I think an important point is that people can be wrong about timelines in both directions. Anthropic's official public prediction is that they expect "country of geniuses in a data center" by early 2027. I heard that previously Dario predicted AGI to come even earlier, by 2024 (though I can't find any source for this now and would be grateful if someone found a source or corrected me that I'm misremembering). Situational Awareness predicts AGI by 2027. The AI safety community's most successful public output is called AI 2027. These are not fringe figures but some of the most prominent voices in the broader AI safety community. If their timelines turn out to be much too short (as I currently expect), then I think Ajeya's predictions deserve credit for pushing against these voices, and not only blame for stating a too long timeline.
And I feel it's not really true that you were just saying "I don't know" and not implying some predictions yourself. You had the 20230 bet with Bryan. You had the tweet about children not living to see kindergarten. You strongly pushed back against the 2050 timelines, but as far as I know the only time you pushed back agains the very aggressive timelines was your kindergarten tweet, which still implies 2028 timelines.
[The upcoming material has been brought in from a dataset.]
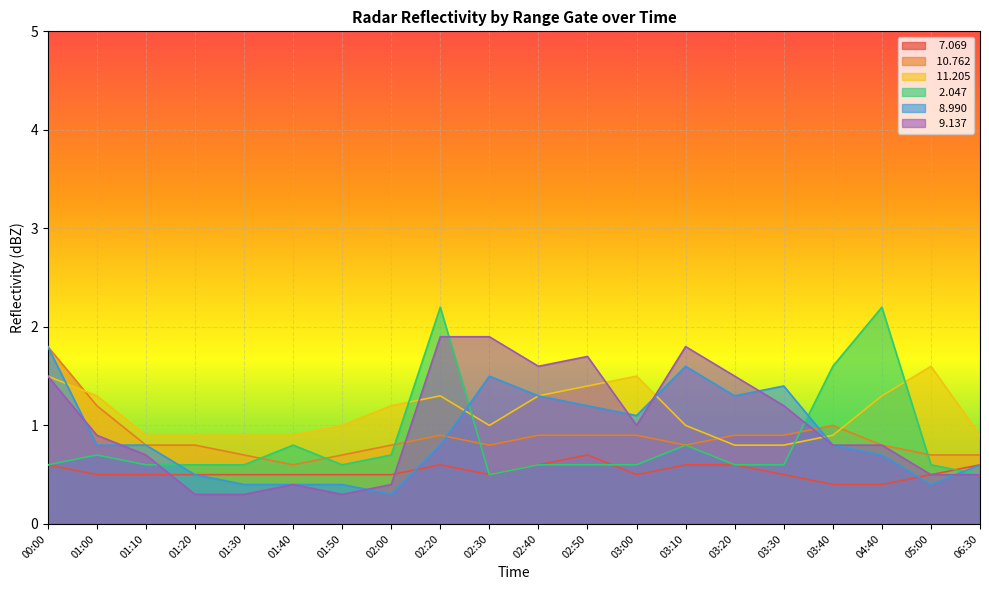

What is the difference between the second highest and minimum values in the   2.047 series?

1.7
You are now repeatedly calling people who believed the 2050 timelines total fools, which would be an imo very unfair thing to do if AGI arrived after 2037, so I think this implies high confidence on your part that it will come before 2037.
To be clear, I think it's fine, and often inevitable, to imply things about your timelines beliefs by e.g. what you do and don't push back against. But I think it's not fair to claim that you only said "I don't know", I think your writing was (perhaps unintentionally?) implying an implicit belief that an AI capable of destroying humanity will come with a median of 2028-2030. I think this would have been a fine prediction to make, but if AI capable of destroying humanity comes after 2037 (which I think is close to 50-50), then I think your implicit predictions will fare worse than Ajeya's explicit predictions.